“No,” said the white linen suit, “I’ll be gone for only a month, and I decided it wasn’t worth while. I’ll have it all ready when I get back. I’ve even left the key under the rug in the hall.”

“I wouldn’t ever do that!” came the voice of the blue dress.

“Well,” said the linen suit, “you know me! I always lose keys. I’m convinced that when I get to Boston, I shan’t have my trunk key! And there isn’t much to steal.”

“Still, I’d feel nervous if I were you.”

“I don’t see why. Nobody stays up on the top floor, where I am—that is, in the summer. All the other rooms are in one apartment, and the young man who lives there has been away for ages. The people on the ground floor own the house. I get the room for almost nothing by taking care of it and the hall. I haven’t seen anyone else on the floor since the man in the apartment went away. That’s why I love the place—you feel so independent!”

“I think I know the house,” said blue dress. “The old house with the fanlight entrance, isn’t it? Mary Merle used to have a ducky little flat on the second floor, didn’t she?”

“Yes—Number Fifty-seven and a Half—”

Susannah was floating down the Avenue now.
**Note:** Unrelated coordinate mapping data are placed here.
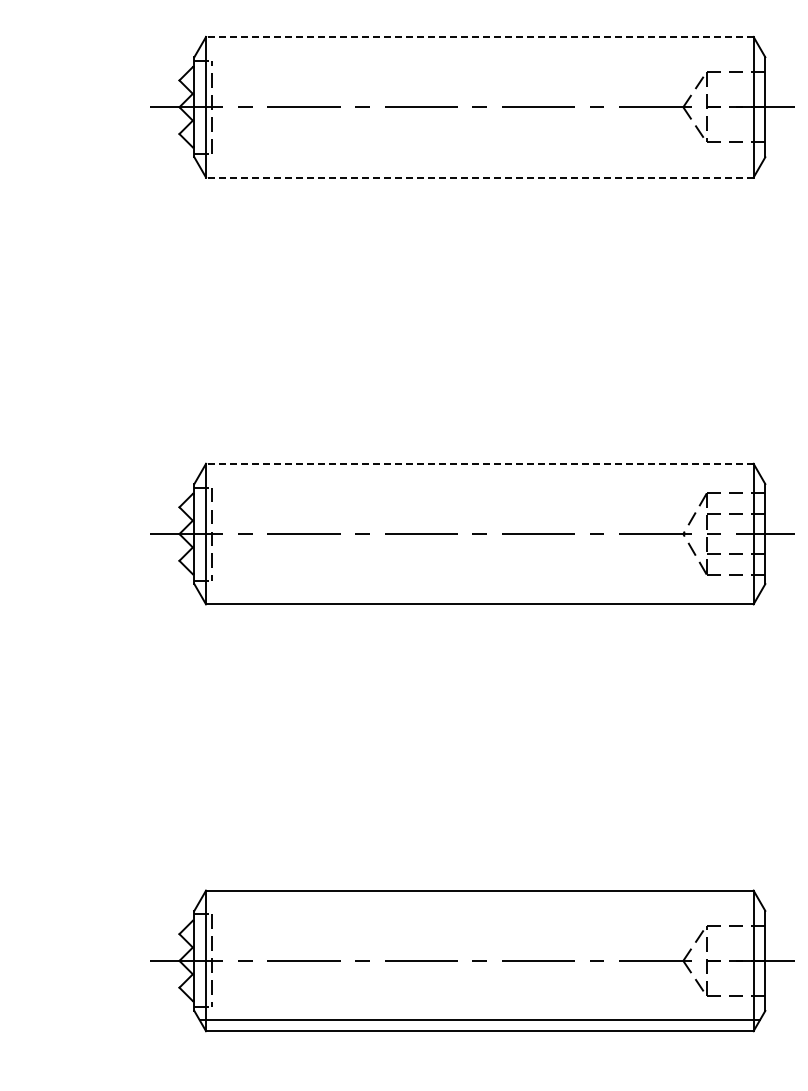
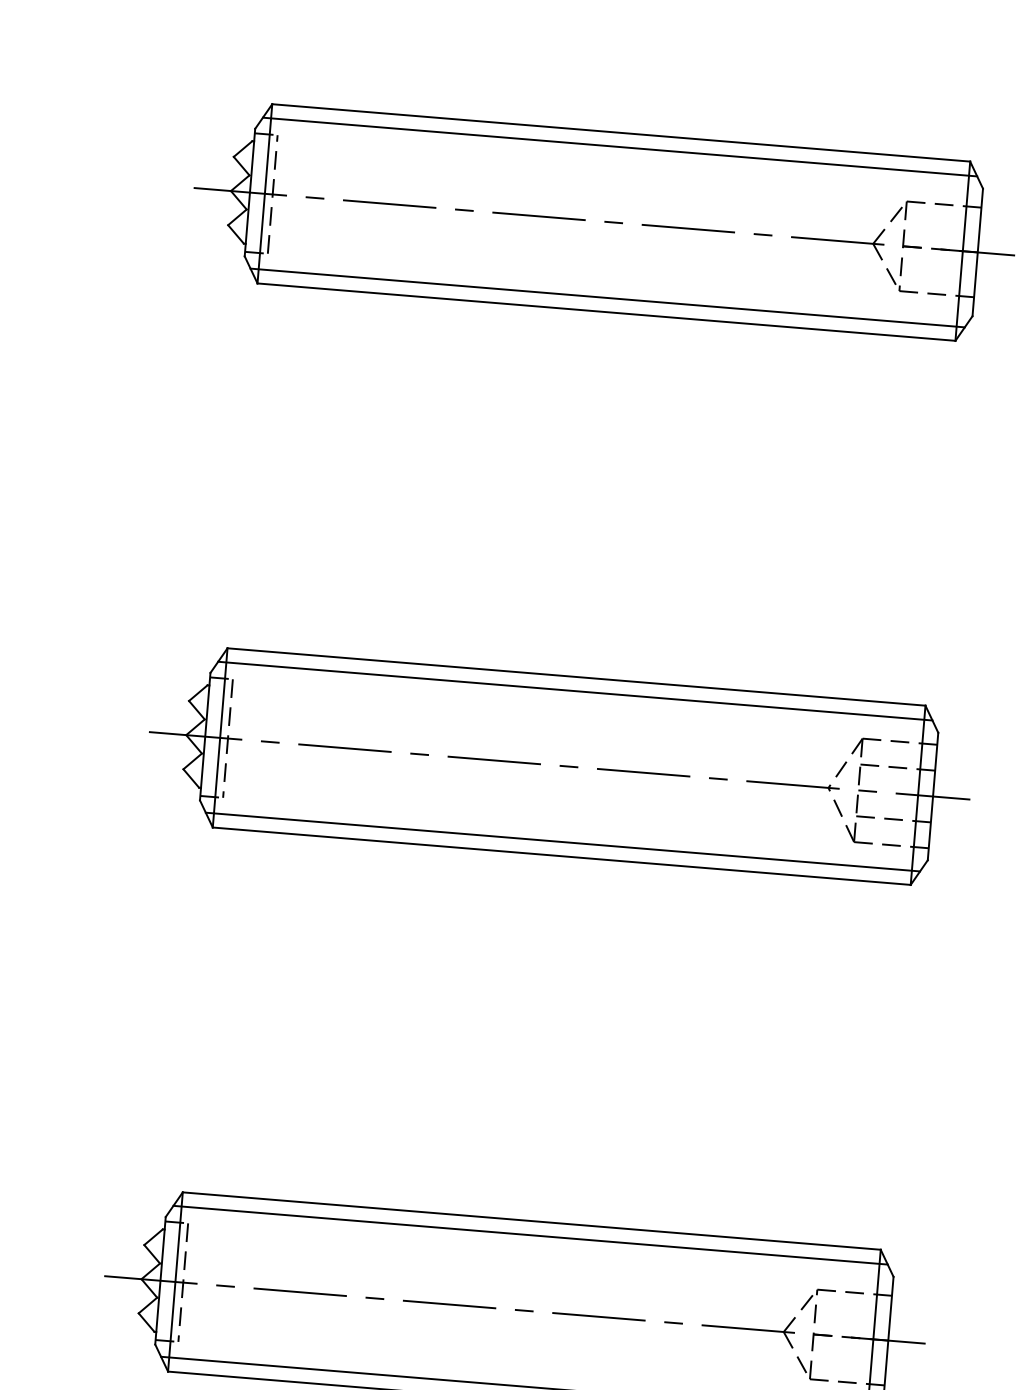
line: (479, 36) -> (620, 132), dashed -> solid
line: (479, 48) -> (619, 147), added
line: (479, 166) -> (607, 298), added
line: (479, 177) -> (606, 312), dashed -> solid
line: (479, 463) -> (576, 676), dashed -> solid
line: (479, 474) -> (574, 690), added
line: (479, 593) -> (562, 842), added
line: (479, 901) -> (530, 1234), added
But floating with more difficulty. Why was there effort about floating? And why did she keep repeating, “Number Fifty-seven and a Half, Washington Square, top floor, key under the rug?”

She met few people. A policeman stared at her for a moment, then turned indifferently away. How surprising that her floating made no impression upon him! But then, there was no law against floating! Once she drifted past H. Withington Warner, who was staring into a shop window. He did not see her. Susannah had to inhibit her chuckles when, floating a foot above his head, she realized for the first time that he dyed his hair. Why could she see that? He should have his hat on—or was she seeing through his hat?